David,
Renaissance humanism was a movement beginning in the late medieval period and running through the 16th century across Europe and Britain. There were several facets to this movement.
1) The recovery and appropriation of aspects of classical culture for the renewal of Christendom;
2) Closely related to #1, the return to original literary sources made possible by the recent influx of Greek texts into the West;
3) A renewed concern for humans as such;
4) A renewal of concern for what they often termed "good letters," that is good rhetoric;
5) A renewal of concern for moral self-improvement;
6) A renewal of concern for educational reform.
The roots of the Renaissance were in the early medieval appropriation of the Trivium (grammar, logic, and rhetoric) and the Quadrivium (math, geometry, music, and astronomy). These 7 liberal arts were the educational foundation of European learning centuries before the "Renaissance" began. Nearly all theologians studied both the arts and theology and they taught both until specialization began to develop in the high medieval period (by the 13th century) and distinct university faculties began to develop in both the arts (think, "the English dept") and theology (e.g., "the Bible dept"). As tension developed between these two depts the theology dept came to be denoted as "scholastic," a practice a which the "humanistas" (those more concern with the 6 points above) excelled.
See P. O. Kristeller on the rise of humanism.
I have a chapter on the relations of the Reformation to humanism in my book on Olevian(us).
Kristeller is right when he says (as Muller says about scholasticism) that it was more a movement about method than a movement that entailed a particular philosophy.
There were Christian humanists but there were also humanists who were more attracted to ancient paganism. It was a complex movement that cannot be accurately assigned wholly to Christianity or to paganism.

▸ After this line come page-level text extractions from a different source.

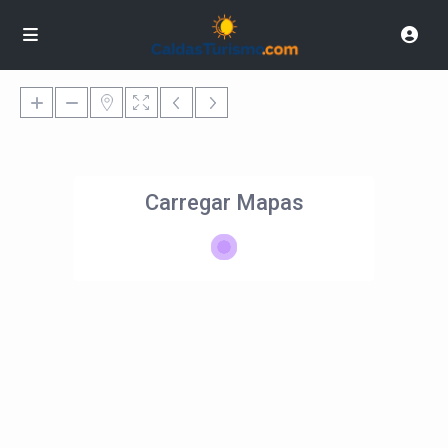
Carregar Mapas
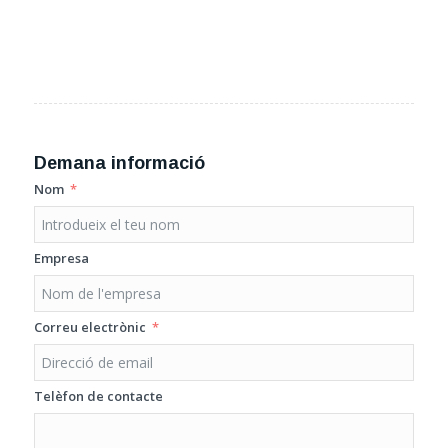
Demana informació
Nom
Empresa
Correu electrònic
Telèfon de contacte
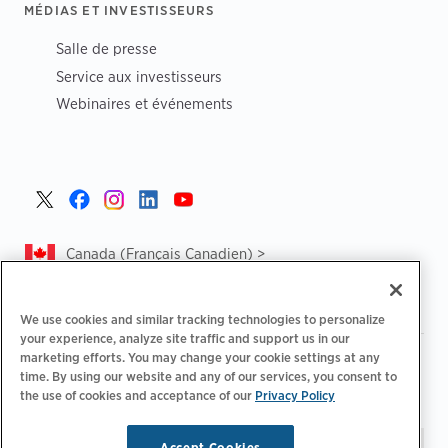
MÉDIAS ET INVESTISSEURS
Salle de presse
Service aux investisseurs
Webinaires et événements
Canada (Français Canadien) >
We use cookies and similar tracking technologies to personalize
your experience, analyze site traffic and support us in our
marketing efforts. You may change your cookie settings at any
|
|
Politique de confidentialité‌
Choix de confidentialité
time. By using our website and any of our services, you consent to
|
|
Informations légales
Déclaration d'accessibilité
Code de
the use of cookies and acceptance of our
Privacy Policy
|
conduite des fournisseurs
CA Forced and Child Labour Report
Accept Cookies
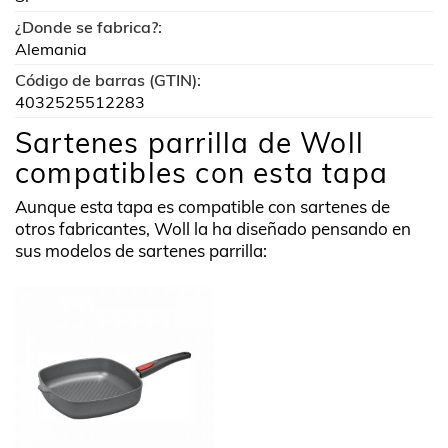
¿Donde se fabrica?:
Alemania
Código de barras (GTIN):
4032525512283
Sartenes parrilla de Woll
compatibles con esta tapa
Aunque esta tapa es compatible con sartenes de
otros fabricantes, Woll la ha diseñado pensando en
sus modelos de sartenes parrilla:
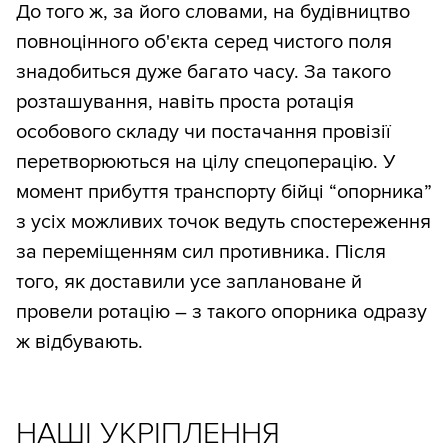
До того ж, за його словами, на будівництво
повноцінного об'єкта серед чистого поля
знадобиться дуже багато часу. За такого
розташування, навіть проста ротація
особового складу чи постачання провізії
перетворюються на цілу спецоперацію. У
момент прибуття транспорту бійці “опорника”
з усіх можливих точок ведуть спостереження
за переміщенням сил противника. Після
того, як доставили усе заплановане й
провели ротацію – з такого опорника одразу
ж відбувають.
НАШІ УКРІПЛЕННЯ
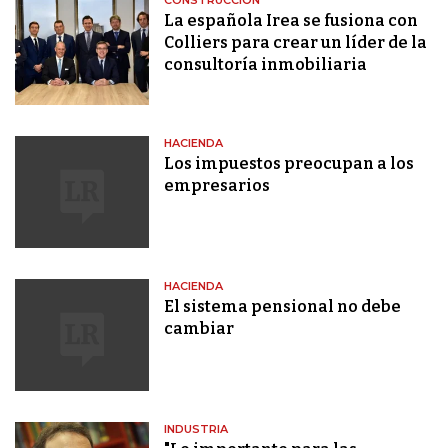
CONSTRUCCIÓN
La española Irea se fusiona con
Colliers para crear un líder de la
consultoría inmobiliaria
HACIENDA
Los impuestos preocupan a los
empresarios
HACIENDA
El sistema pensional no debe
cambiar
INDUSTRIA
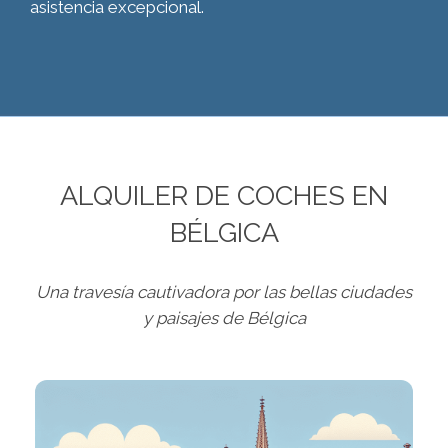
asistencia excepcional.
ALQUILER DE COCHES EN
BÉLGICA
Una travesía cautivadora por las bellas ciudades
y paisajes de Bélgica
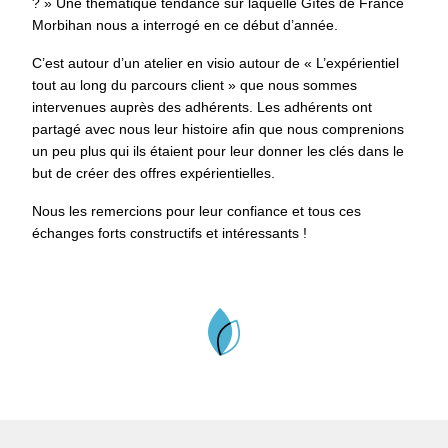
? » Une thématique tendance sur laquelle Gîtes de France
Morbihan nous a interrogé en ce début d’année.
C’est autour d’un atelier en visio autour de « L’expérientiel
tout au long du parcours client » que nous sommes
intervenues auprès des adhérents. Les adhérents ont
partagé avec nous leur histoire afin que nous comprenions
un peu plus qui ils étaient pour leur donner les clés dans le
but de créer des offres expérientielles.
Nous les remercions pour leur confiance et tous ces
échanges forts constructifs et intéressants !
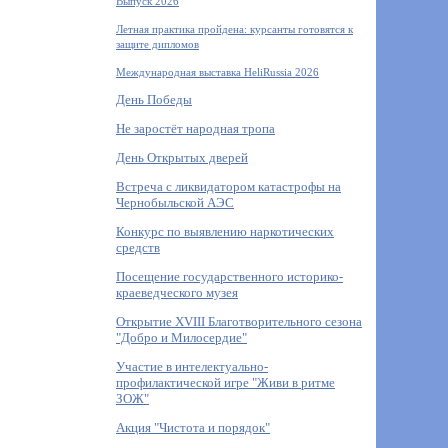
Выпуск 2026
Летная практика пройдена: курсанты готовятся к
защите дипломов
Международная выставка HeliRussia 2026
День Победы
Не заростёт народная тропа
День Открытых дверей
Встреча с ликвидатором катастрофы на
Чернобыльской АЭС
Конкурс по выявлению наркотических
средств
Посещение государственного историко-
краеведческого музея
Открытие XVIII Благотворительного сезона
"Добро и Милосердие"
Участие в интелектуально-
профилактической игре "Живи в ритме
ЗОЖ"
Акция "Чистота и порядок"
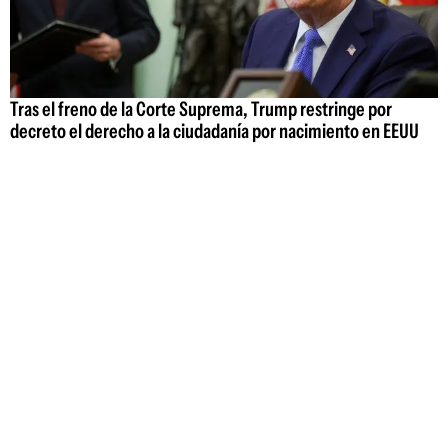
Tras el freno de la Corte Suprema, Trump restringe por
decreto el derecho a la ciudadanía por nacimiento en EEUU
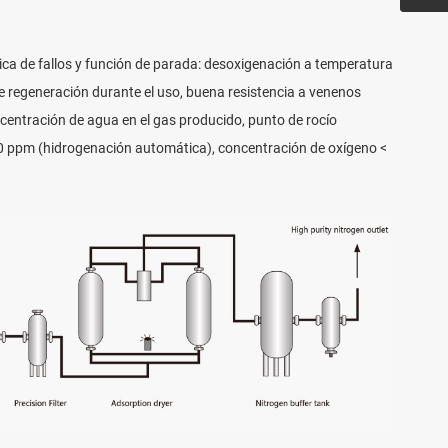
ica de fallos y función de parada: desoxigenación a temperatura
e regeneración durante el uso, buena resistencia a venenos
oncentración de agua en el gas producido, punto de rocío
0 ppm (hidrogenación automática), concentración de oxígeno <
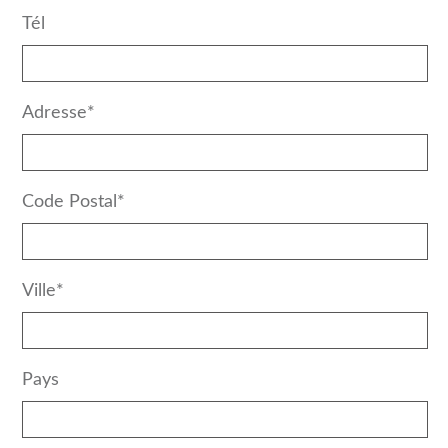
Tél
Adresse*
Code Postal*
Ville*
Pays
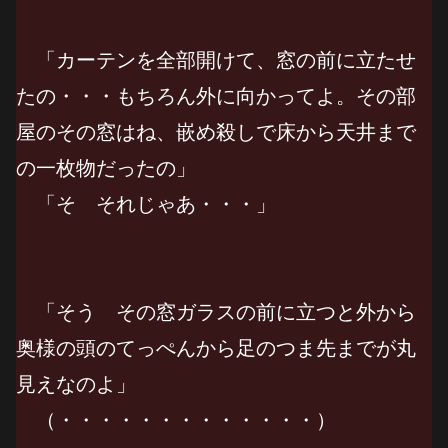
「カーテンを全部開けて、窓の前に立たせ
たの・・・もちろん外に向かってよ。その部
屋のその窓はね、嵌め殺しで床から天井まで
の一枚物だったの」
「そ それじゃあ・・・」
「そう その窓ガラスの前に立つと外から
奥様の頭のてっぺんから足のつま先までが丸
見えなのよ」
（・・・・・・・・・・・・・）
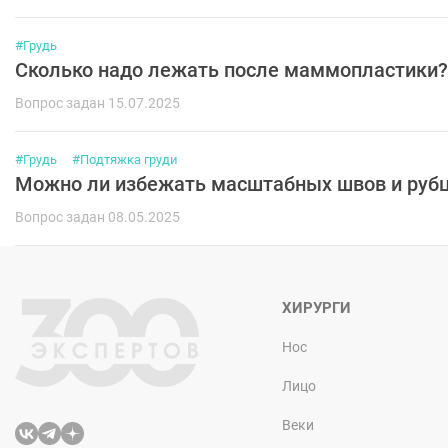
#Грудь
Сколько надо лежать после маммопластики?
Вопрос задан 15.07.2025
#Грудь
#Подтяжка груди
Можно ли избежать масштабных швов и рубц
Вопрос задан 08.05.2025
ХИРУРГИ
Нос
Лицо
Веки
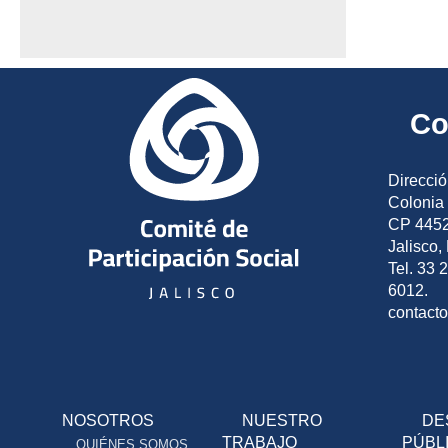
Co
Direcció
Colonia 
CP 4452
Jalisco,
Tel. 33 
6012.
contact
NOSOTROS
NUESTRO
DE
TRABAJO
PÚBL
QUIÉNES SOMOS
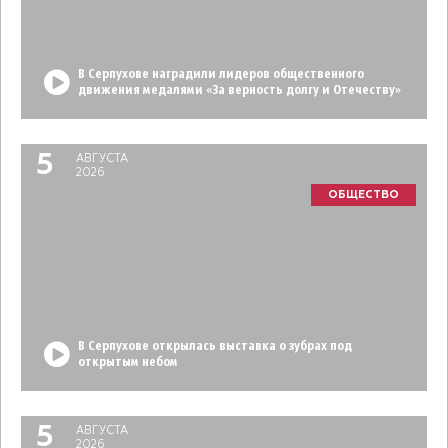
В Серпухове наградили лидеров общественного
движения медалями «За верность долгу и Отечеству»
5
АВГУСТА
2026
ОБЩЕСТВО
В Серпухове открылась выставка о зубрах под
открытым небом
5
АВГУСТА
2026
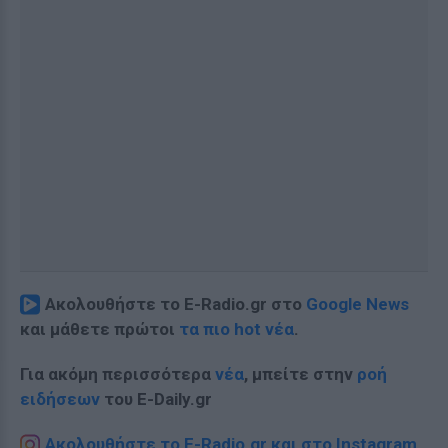
Ακολουθήστε το E-Radio.gr στο
Google News
και μάθετε πρώτοι
τα πιο hot νέα
.
Για ακόμη περισσότερα
νέα
, μπείτε στην
ροή
ειδήσεων
του E-Daily.gr
Ακολουθήστε το E-Radio.gr και στο Instagram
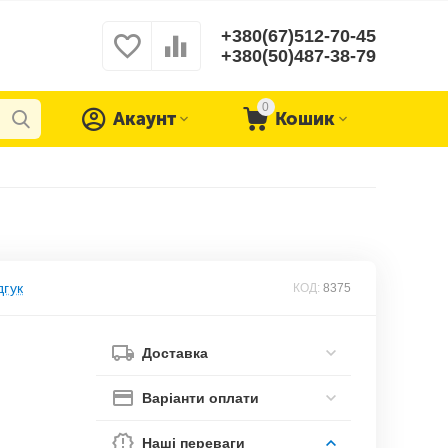
+380(67)512-70-45
+380(50)487-38-79
0
Акаунт
Кошик
дгук
КОД:
8375
Доставка
Варіанти оплати
Наші переваги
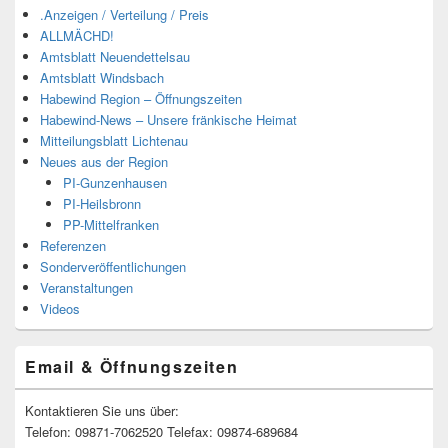
.Anzeigen / Verteilung / Preis
ALLMÄCHD!
Amtsblatt Neuendettelsau
Amtsblatt Windsbach
Habewind Region – Öffnungszeiten
Habewind-News – Unsere fränkische Heimat
Mitteilungsblatt Lichtenau
Neues aus der Region
PI-Gunzenhausen
PI-Heilsbronn
PP-Mittelfranken
Referenzen
Sonderveröffentlichungen
Veranstaltungen
Videos
Email & Öffnungszeiten
Kontaktieren Sie uns über:
Telefon: 09871-7062520 Telefax: 09874-689684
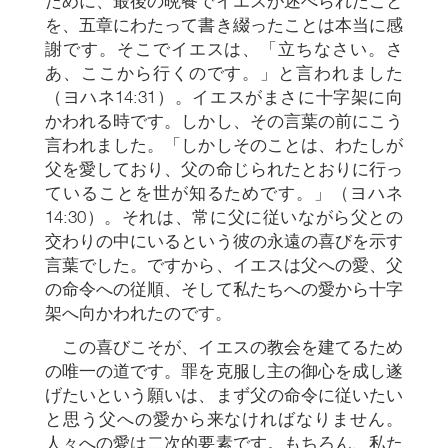
ために、最後の晩餐でイエスが述べられたこと
を、五章にわたって書き綴ったことは本当に感
謝です。そこでイエスは、「立ちなさい。さ
あ、ここから行くのです。」と言われました
（ヨハネ14:31）。イエスがまさに十字架に向
かわれる時です。しかし、その言葉の前にこう
言われました。「しかしそのことは、わたしが
父を愛しており、父の命じられたとおりに行っ
ていることを世が知るためです。」（ヨハネ
14:30）。それは、常に父に従いながら父との
交わりの中にいるという彼の永遠の喜びを示す
言葉でした。ですから、イエスは父への愛、父
の命令への従順、そして私たちへの愛から十字
架へ向かわれたのです。
この喜びこそが、イエスの教会を建てるため
の唯一の道です。罪を克服し主の御心を成し遂
げたいという願いは、まず父の命令に従いたい
と思う父への愛から来なければなりません。
人々への愛は二次的要素です。もちろん、私た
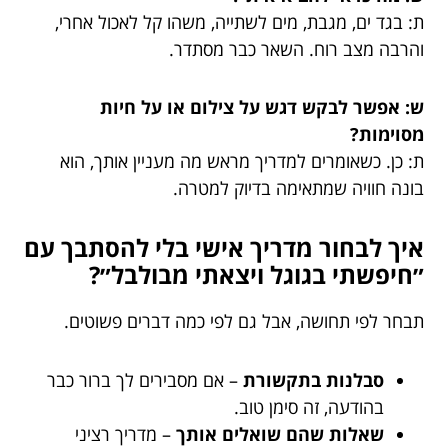
ת: בגד ים, מגבת, מים לשתייה, משהו קל לאכול אחרי,
והרבה מצב רוח. השאר כבר מסתדר.
ש: אפשר לבקש דגש על צילום או על חיות
מסוימות?
ת: כן. כשאומרים למדריך מראש מה מעניין אותך, הוא
בונה חוויה שמתאימה בדיוק למטרה.
איך לבחור מדריך אישי בלי להסתבך עם
״חיפשתי בגוגל ויצאתי מבולבל״?
תבחר לפי תחושה, אבל גם לפי כמה דברים פשוטים.
סבלנות בתקשורת
– אם מסבירים לך ברור כבר
בהודעה, זה סימן טוב.
שאלות שהם שואלים אותך
– מדריך רציני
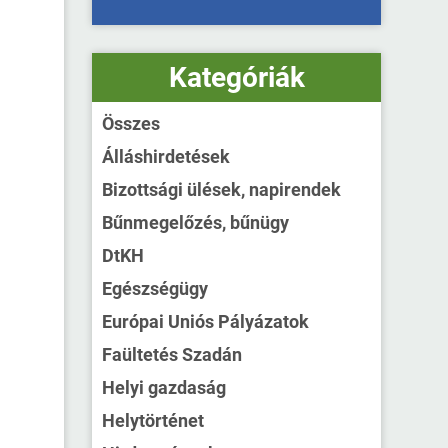
Kategóriák
Összes
Álláshirdetések
Bizottsági ülések, napirendek
Bűnmegelőzés, bűnügy
DtKH
Egészségügy
Európai Uniós Pályázatok
Faültetés Szadán
Helyi gazdaság
Helytörténet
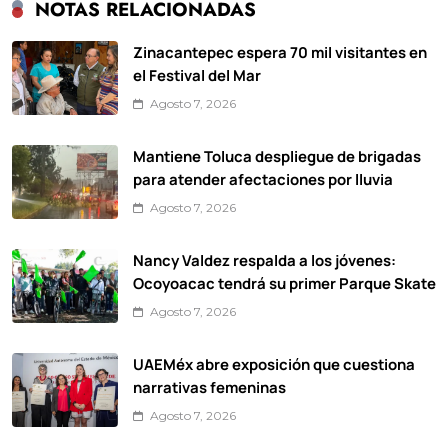
NOTAS RELACIONADAS
Zinacantepec espera 70 mil visitantes en
el Festival del Mar
Agosto 7, 2026
Mantiene Toluca despliegue de brigadas
para atender afectaciones por lluvia
Agosto 7, 2026
Nancy Valdez respalda a los jóvenes:
Ocoyoacac tendrá su primer Parque Skate
Agosto 7, 2026
UAEMéx abre exposición que cuestiona
narrativas femeninas
Agosto 7, 2026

Many of the 16th century Protestants were trained humanists, i.e., in the arts. Calvin combined his legal and classical studies into what has come to be called "legal humanism," wherein the the points above were applied to the study of law. Oecolampadius and Zwingli were humanists. Tyndale was influenced by humanist ideals. Melanchthon was a humanist. All these, however, also taught theology. By the 16th century, however, it's very difficult to clearly delineate in every case a "humanist" from a "scholastic." See Erica Rummel on this.
Certainly there is a distinction to be made between modern Enlightenment inspired "humanism" and the incipient humanism of the medieval church and the Renaissance. The Enlightenment asserted a sort of autonomy largely unknown prior to the modern period, but there were precursors in the Renaissance. They were, howver, a minority voice.
It is most unfortunate that some fundamentalists chose to speak of "humanism" indiscriminately as a sort of bogeyman. Such a rhetorical move reveals more about their ignorance and antipathy to learning that it does about the history of ideas or the history of the Renaissance or the nature of Enlightenment secularism.